The little moose caused some trouble last night - after I posted the photos, I took the dogs out back for their last potty break and the moose had meandered into the back area and was munching on branches. Of course, Tazer wanted to chase it off and Khana wanted to run over and make friends, but moose can be pretty deadly with those hooves and I wasn't willing to allow that to happen. So I had to take each dog out separately on a leash (and carrying 2nd leash to use on Tazer so she wouldn't yank my arm off). I'm not big on punishment but my hands/wrists/shoulders are really sensitive and a well-placed smack with the extra leash made Tazer realize I was serious. Then I could just say "leave the moose alone" and she would look but not bark or yank on me. I got her to pee twice but she didn't poop until I got her inside .. *sigh* ... the chow girls were easier. They were excited but more responsive to my voice and I was able to take them both out together. Luckily today the moose has moved on and the dogs can go back to being on long lines when we go out.

I think allowing dogs to BE dogs and play like dogs is a really important part of keeping them physically and mentally happy. A well-trained dog is a joy to watch, but all work and no play makes dogs dull just as it does people. Besides it makes me laugh when watching them - sometimes Tazer wins and takes Khana down, sometimes Khana wins and takes Tazer down. They're very equal in their play. I have to watch Tazer because she'll get a mouthful of Khana's fur and just start yanking her around. For a while, the ruff around Khana's neck got really thin and un-chowlike, so I had to cut down on that kind of playing. I try to encourage Tazer to carry a toy while she's playing as that keeps her from biting so much.

Glad the photos were fun for everyone! I'll try to get more up soon.

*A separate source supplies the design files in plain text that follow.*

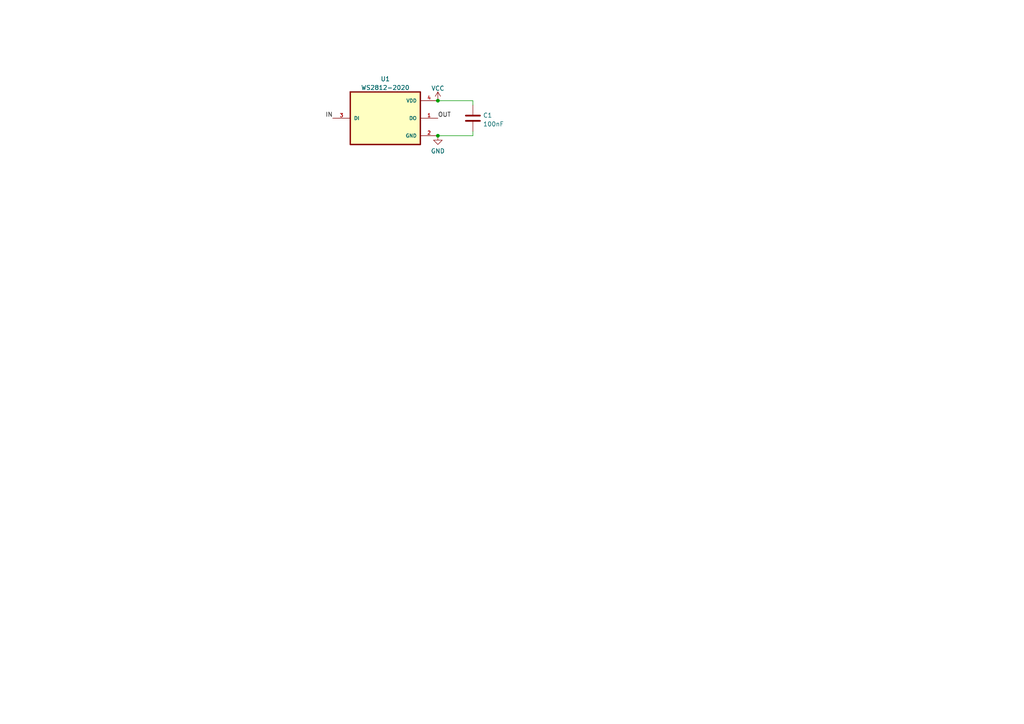
<source format=kicad_sch>
(kicad_sch (version 20211123) (generator eeschema)

  (uuid ed047cb6-482c-4634-86a2-9668e36e3f32)

  (paper "A4")

  

  (junction (at 127 29.21) (diameter 0) (color 0 0 0 0)
    (uuid ab8d4439-4040-463b-a3f3-ff80d6964f38)
  )
  (junction (at 127 39.37) (diameter 0) (color 0 0 0 0)
    (uuid ed106c5c-4f83-48fc-98a5-647e7d621e27)
  )

  (wire (pts (xy 127 39.37) (xy 137.16 39.37))
    (stroke (width 0) (type default) (color 0 0 0 0))
    (uuid 1cf5cdf3-b0bb-4ae4-b576-eab5ffb72502)
  )
  (wire (pts (xy 127 29.21) (xy 137.16 29.21))
    (stroke (width 0) (type default) (color 0 0 0 0))
    (uuid 54a7c325-f18f-4a69-b299-385a856ef377)
  )
  (wire (pts (xy 137.16 39.37) (xy 137.16 38.1))
    (stroke (width 0) (type default) (color 0 0 0 0))
    (uuid 8def39eb-1ee7-40ea-aecf-918db2ef900f)
  )
  (wire (pts (xy 137.16 30.48) (xy 137.16 29.21))
    (stroke (width 0) (type default) (color 0 0 0 0))
    (uuid 917d47b6-8fff-4978-aebb-e2947be98202)
  )

  (label "IN" (at 96.52 34.29 180)
    (effects (font (size 1.27 1.27)) (justify right bottom))
    (uuid 319784d0-05ef-4169-b567-3f6118f41cd9)
  )
  (label "OUT" (at 127 34.29 0)
    (effects (font (size 1.27 1.27)) (justify left bottom))
    (uuid fcc17891-f9fb-4619-84e9-07ba30f27842)
  )

  (symbol (lib_id "Device:C") (at 137.16 34.29 0) (unit 1)
    (in_bom yes) (on_board yes) (fields_autoplaced)
    (uuid 04d55d1c-012c-4c8b-a372-b53f95cea924)
    (property "Reference" "C1" (id 0) (at 140.081 33.4553 0)
      (effects (font (size 1.27 1.27)) (justify left))
    )
    (property "Value" "100nF" (id 1) (at 140.081 35.9922 0)
      (effects (font (size 1.27 1.27)) (justify left))
    )
    (property "Footprint" "Capacitor_SMD:C_0402_1005Metric" (id 2) (at 138.1252 38.1 0)
      (effects (font (size 1.27 1.27)) hide)
    )
    (property "Datasheet" "~" (id 3) (at 137.16 34.29 0)
      (effects (font (size 1.27 1.27)) hide)
    )
    (pin "1" (uuid b7bc9476-bbe0-4ba4-a25f-6b27155169a5))
    (pin "2" (uuid 4aadd47e-6013-4db2-b3d1-129aa2991b0a))
  )

  (symbol (lib_id "power:GND") (at 127 39.37 0) (unit 1)
    (in_bom yes) (on_board yes) (fields_autoplaced)
    (uuid 439cd900-aef4-4631-a8a4-5cb94e3af8a2)
    (property "Reference" "#PWR0101" (id 0) (at 127 45.72 0)
      (effects (font (size 1.27 1.27)) hide)
    )
    (property "Value" "GND" (id 1) (at 127 43.8134 0))
    (property "Footprint" "" (id 2) (at 127 39.37 0)
      (effects (font (size 1.27 1.27)) hide)
    )
    (property "Datasheet" "" (id 3) (at 127 39.37 0)
      (effects (font (size 1.27 1.27)) hide)
    )
    (pin "1" (uuid 3c00b872-13f4-498e-95e2-fff33a7909a1))
  )

  (symbol (lib_id "Homebrew:WS2812-2020") (at 111.76 34.29 0) (unit 1)
    (in_bom yes) (on_board yes) (fields_autoplaced)
    (uuid 7deca6cd-fff6-4137-8732-d86b2257c8d4)
    (property "Reference" "U1" (id 0) (at 111.76 22.894 0))
    (property "Value" "WS2812-2020" (id 1) (at 111.76 25.4309 0))
    (property "Footprint" "LED_WS2812-2020" (id 2) (at 111.76 34.29 0)
      (effects (font (size 1.27 1.27)) (justify left bottom) hide)
    )
    (property "Datasheet" "" (id 3) (at 111.76 34.29 0)
      (effects (font (size 1.27 1.27)) (justify left bottom) hide)
    )
    (property "STANDARD" "Manufacturer Recommendations" (id 4) (at 111.76 34.29 0)
      (effects (font (size 1.27 1.27)) (justify left bottom) hide)
    )
    (property "MANUFACTURER" "Worldsemi" (id 5) (at 111.76 34.29 0)
      (effects (font (size 1.27 1.27)) (justify left bottom) hide)
    )
    (pin "1" (uuid 49b40fd6-2460-4a8f-8d33-bfa8f648efb8))
    (pin "2" (uuid 82eec37f-2440-4870-b33d-a87a6dd3c578))
    (pin "3" (uuid f860cbd8-c8e2-458c-affa-c71907e24dff))
    (pin "4" (uuid 3a1dd9b3-2173-45e5-ab5a-d8118b955547))
  )

  (symbol (lib_id "power:VCC") (at 127 29.21 0) (unit 1)
    (in_bom yes) (on_board yes)
    (uuid ce1b8f4f-995c-494a-822e-b8be9f689fd9)
    (property "Reference" "#PWR0104" (id 0) (at 127 33.02 0)
      (effects (font (size 1.27 1.27)) hide)
    )
    (property "Value" "VCC" (id 1) (at 127 25.6342 0))
    (property "Footprint" "" (id 2) (at 127 29.21 0)
      (effects (font (size 1.27 1.27)) hide)
    )
    (property "Datasheet" "" (id 3) (at 127 29.21 0)
      (effects (font (size 1.27 1.27)) hide)
    )
    (pin "1" (uuid 9cf007d8-b5e4-40d9-a96b-6f9fd0658de7))
  )

  (sheet_instances
    (path "/" (page "1"))
  )

  (symbol_instances
    (path "/439cd900-aef4-4631-a8a4-5cb94e3af8a2"
      (reference "#PWR0101") (unit 1) (value "GND") (footprint "")
    )
    (path "/ce1b8f4f-995c-494a-822e-b8be9f689fd9"
      (reference "#PWR0104") (unit 1) (value "VCC") (footprint "")
    )
    (path "/04d55d1c-012c-4c8b-a372-b53f95cea924"
      (reference "C1") (unit 1) (value "100nF") (footprint "Capacitor_SMD:C_0402_1005Metric")
    )
    (path "/7deca6cd-fff6-4137-8732-d86b2257c8d4"
      (reference "U1") (unit 1) (value "WS2812-2020") (footprint "LED_WS2812-2020")
    )
  )
)

</source>
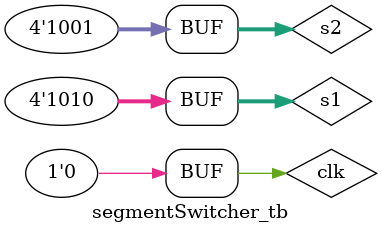
<source format=sv>

module segmentSwitcher_tb();
 // Set up test signals
 logic clk;
 logic [3:0] s1,s2;
 logic led1, led2;
 logic [4:0] sum;
 logic [6:0] seg;

 // Instantiate the device under test
 segmentSwitcher dut(.s1(s1),.s2(s2), .clk(clk), .led1(led1),.led2(led2), .seg(seg), .sum(sum));

 // Generate clock signal with a period of 10 timesteps.
 always
   begin
     clk = 1; #5;
     clk = 0; #5;
   end

initial
 begin
	// test different inputs
	s1 = 4'b0000;
	s2 = 4'b1111;
	#20;
	s1 = 4'b1000;
	s2 = 4'b0001;
	#20;
	s1 = 4'b1010;
	s2 = 4'b1001;
	#20;
 end
endmodule
</source>
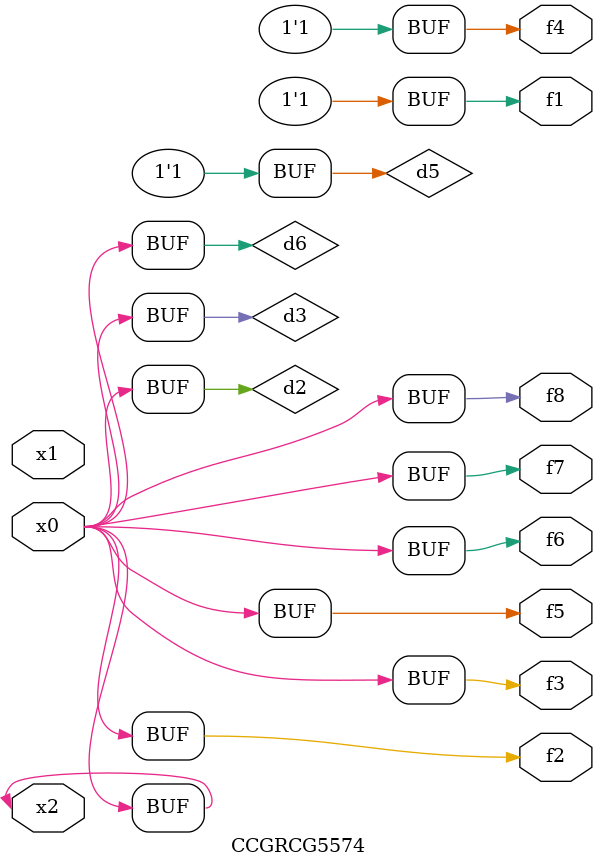
<source format=v>
module CCGRCG5574(
	input x0, x1, x2,
	output f1, f2, f3, f4, f5, f6, f7, f8
);

	wire d1, d2, d3, d4, d5, d6;

	xnor (d1, x2);
	buf (d2, x0, x2);
	and (d3, x0);
	xnor (d4, x1, x2);
	nand (d5, d1, d3);
	buf (d6, d2, d3);
	assign f1 = d5;
	assign f2 = d6;
	assign f3 = d6;
	assign f4 = d5;
	assign f5 = d6;
	assign f6 = d6;
	assign f7 = d6;
	assign f8 = d6;
endmodule

</source>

Melanie and the gang in Alaska


----------



## SunCzarina (Nov 24, 2000)

Melanie, I really enjoyed them. It's a very different view than I've got. Please feel part of the group!


----------



## JakodaCD OA (May 14, 2000)

I would love to see a moose in my backyard, altho I'm not sure how my dogs would act)) They see plenty of deer and at this point, the deer and the dogs tend to just ignore each other! LOL 

re: tazer pulling khana's neck fur out,,oh I can sympathize! My fluffy aussie was going bald around the neck when "jaws" first came here,,she still likes to try and drag her around by her neck but the aussie doesn't put up with it much anymore))))


----------



## galadybug (Dec 15, 2005)

Wow A Moose on the Porch!!







To think we complain about squirrels, rabbits, deer and such nibbling on the flowers on the patio and carport!!







Having his picture taken doesn't seem to bother the moose. Love the volcano picture! Very picturesque. The puppers definitely seem to be having a good time - dog style!


----------



## kkalligher (Jan 29, 2010)

Don't forget Minnesota, we have plenty of moose up in the NE part.


----------



## rjvamp (Aug 23, 2008)

Great Pictures!


----------



## DancingCavy (Feb 19, 2001)

Amazing pictures!! Really nice to see pictures of your pack as well, Melanie.


----------